S.F.'s Sic Alps Scrubbed the Noise, But Still Want to Freak You Out
By Ian S. Port
Sic Alps, with Mike Donovan at far right.
"I'm kind of like Ron Swanson -- I fucking hate paperwork."
Mike Donovan, figurehead of San Francisco rock band Sic Alps, is grinning in the kitchen of his ground-floor apartment, explaining what he likes about driving a cab for a living. Along with the fact that Donovan usually works only a couple 12-hour days per week -- and can go on tour when and for however long he wants -- there's the informality of the job.
"I'm not remotely as cool as Ron Swanson -- I don't want to put myself in the same breath," he continues. "But I love the handshake-deal life, the good life that doesn't cost money. Cab-driving fits with that really well."
Another thing that fits with that really well: Recording your band's woozy psych-rock on analog tape machines in your own garage or your friends' pads or old mental hospitals, getting the best result you could on the cheap, and then putting it out. And so that's what Donovan and Sic Alps have done -- until now.
For its new self-titled album, the band traded their trademark informality for what could almost be called polish. Donovan and Co. were given a real budget by their label, Drag City.
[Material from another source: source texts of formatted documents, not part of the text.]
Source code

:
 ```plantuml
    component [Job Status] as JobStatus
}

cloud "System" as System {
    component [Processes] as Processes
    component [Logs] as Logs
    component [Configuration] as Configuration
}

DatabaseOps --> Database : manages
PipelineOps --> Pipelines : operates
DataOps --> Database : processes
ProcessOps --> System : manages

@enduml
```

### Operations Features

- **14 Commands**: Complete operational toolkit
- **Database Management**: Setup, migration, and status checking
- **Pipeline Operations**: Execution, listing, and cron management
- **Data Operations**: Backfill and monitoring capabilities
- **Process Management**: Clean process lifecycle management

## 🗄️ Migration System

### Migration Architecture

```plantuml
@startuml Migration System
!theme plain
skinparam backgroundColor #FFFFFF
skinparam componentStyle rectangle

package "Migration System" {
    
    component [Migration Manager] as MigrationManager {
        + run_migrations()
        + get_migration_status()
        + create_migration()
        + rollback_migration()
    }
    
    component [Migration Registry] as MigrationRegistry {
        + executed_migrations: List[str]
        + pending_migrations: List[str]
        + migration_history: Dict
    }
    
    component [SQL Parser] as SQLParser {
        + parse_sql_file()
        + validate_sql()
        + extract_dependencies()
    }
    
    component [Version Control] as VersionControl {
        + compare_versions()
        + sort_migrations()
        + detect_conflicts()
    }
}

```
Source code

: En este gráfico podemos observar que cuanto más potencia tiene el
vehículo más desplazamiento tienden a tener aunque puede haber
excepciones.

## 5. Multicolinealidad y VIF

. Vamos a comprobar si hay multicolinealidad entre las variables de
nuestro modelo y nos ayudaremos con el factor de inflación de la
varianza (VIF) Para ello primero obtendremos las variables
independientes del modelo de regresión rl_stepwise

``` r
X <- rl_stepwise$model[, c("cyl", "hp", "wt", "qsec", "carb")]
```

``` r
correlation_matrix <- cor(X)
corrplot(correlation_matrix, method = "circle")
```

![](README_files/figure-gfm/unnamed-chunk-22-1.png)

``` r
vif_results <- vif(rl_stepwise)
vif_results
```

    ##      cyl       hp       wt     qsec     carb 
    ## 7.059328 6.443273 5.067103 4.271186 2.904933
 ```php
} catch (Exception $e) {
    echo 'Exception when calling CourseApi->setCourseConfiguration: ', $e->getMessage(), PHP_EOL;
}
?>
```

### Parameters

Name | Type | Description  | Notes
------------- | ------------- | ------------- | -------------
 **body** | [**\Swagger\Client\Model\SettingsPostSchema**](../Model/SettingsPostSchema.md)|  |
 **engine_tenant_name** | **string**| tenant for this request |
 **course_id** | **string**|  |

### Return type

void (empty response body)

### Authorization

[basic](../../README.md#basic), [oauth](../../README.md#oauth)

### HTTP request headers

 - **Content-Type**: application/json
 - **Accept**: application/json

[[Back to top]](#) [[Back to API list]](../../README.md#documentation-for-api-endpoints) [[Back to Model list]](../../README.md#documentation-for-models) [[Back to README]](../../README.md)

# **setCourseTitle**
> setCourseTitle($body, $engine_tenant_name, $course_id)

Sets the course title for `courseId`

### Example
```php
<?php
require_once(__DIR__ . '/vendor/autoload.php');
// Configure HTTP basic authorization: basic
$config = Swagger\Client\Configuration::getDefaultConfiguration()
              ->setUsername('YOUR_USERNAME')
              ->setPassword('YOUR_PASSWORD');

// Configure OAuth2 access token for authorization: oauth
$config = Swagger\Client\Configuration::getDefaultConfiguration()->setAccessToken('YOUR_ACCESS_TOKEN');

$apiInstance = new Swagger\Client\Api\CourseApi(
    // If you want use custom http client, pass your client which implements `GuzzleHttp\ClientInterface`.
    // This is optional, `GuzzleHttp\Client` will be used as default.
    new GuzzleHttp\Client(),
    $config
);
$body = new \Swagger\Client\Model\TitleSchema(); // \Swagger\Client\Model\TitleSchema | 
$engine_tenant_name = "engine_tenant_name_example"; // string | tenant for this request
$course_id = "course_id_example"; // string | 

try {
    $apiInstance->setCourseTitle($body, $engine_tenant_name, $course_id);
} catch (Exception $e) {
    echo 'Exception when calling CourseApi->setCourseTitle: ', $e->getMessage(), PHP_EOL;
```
They went into a proper studio (Bauer Mansion in S.F.'s Chinatown), hired a pro to mix the songs, and even got a string quartet to flesh out a few parts.
The result is something of a revelation. The band's fourth proper album still shares a lot with its predecessors -- that delirious reverb, Donovan's scratchy, distant vocals, and distorted guitars that sound more like an implosion-in-progress than any kind of desired effect. There's still that listless, meandering quality to Sic Alps' music.
But now, the listlessness sounds a lot prettier -- and it's paired with the closest thing to straight-up guitar pop this band has ever done. Songs like "God Bless Her, I Miss Her," and "Moviehead" can genuinely be described as catchy: the former rides an uptempo shuffle, building an approachable groove out of understated guitars and twinkling piano. The later is a Kinks-y rave-up, a gorgeous slab of folk-pop as seen through the haze of an acid-addled afternoon.
The quieter songs are even more surprising. Opener "Glyphs" features lush contributions from members of the Real Vocal String Quartet. Somber closer "See You on the Slopes" finds Donovan singing alone, accompanied only by a piano. Sic Alps have approached this kind of intimacy in the past, but it was always tempered with chaos, by sonics that alienated the listener while luring them in.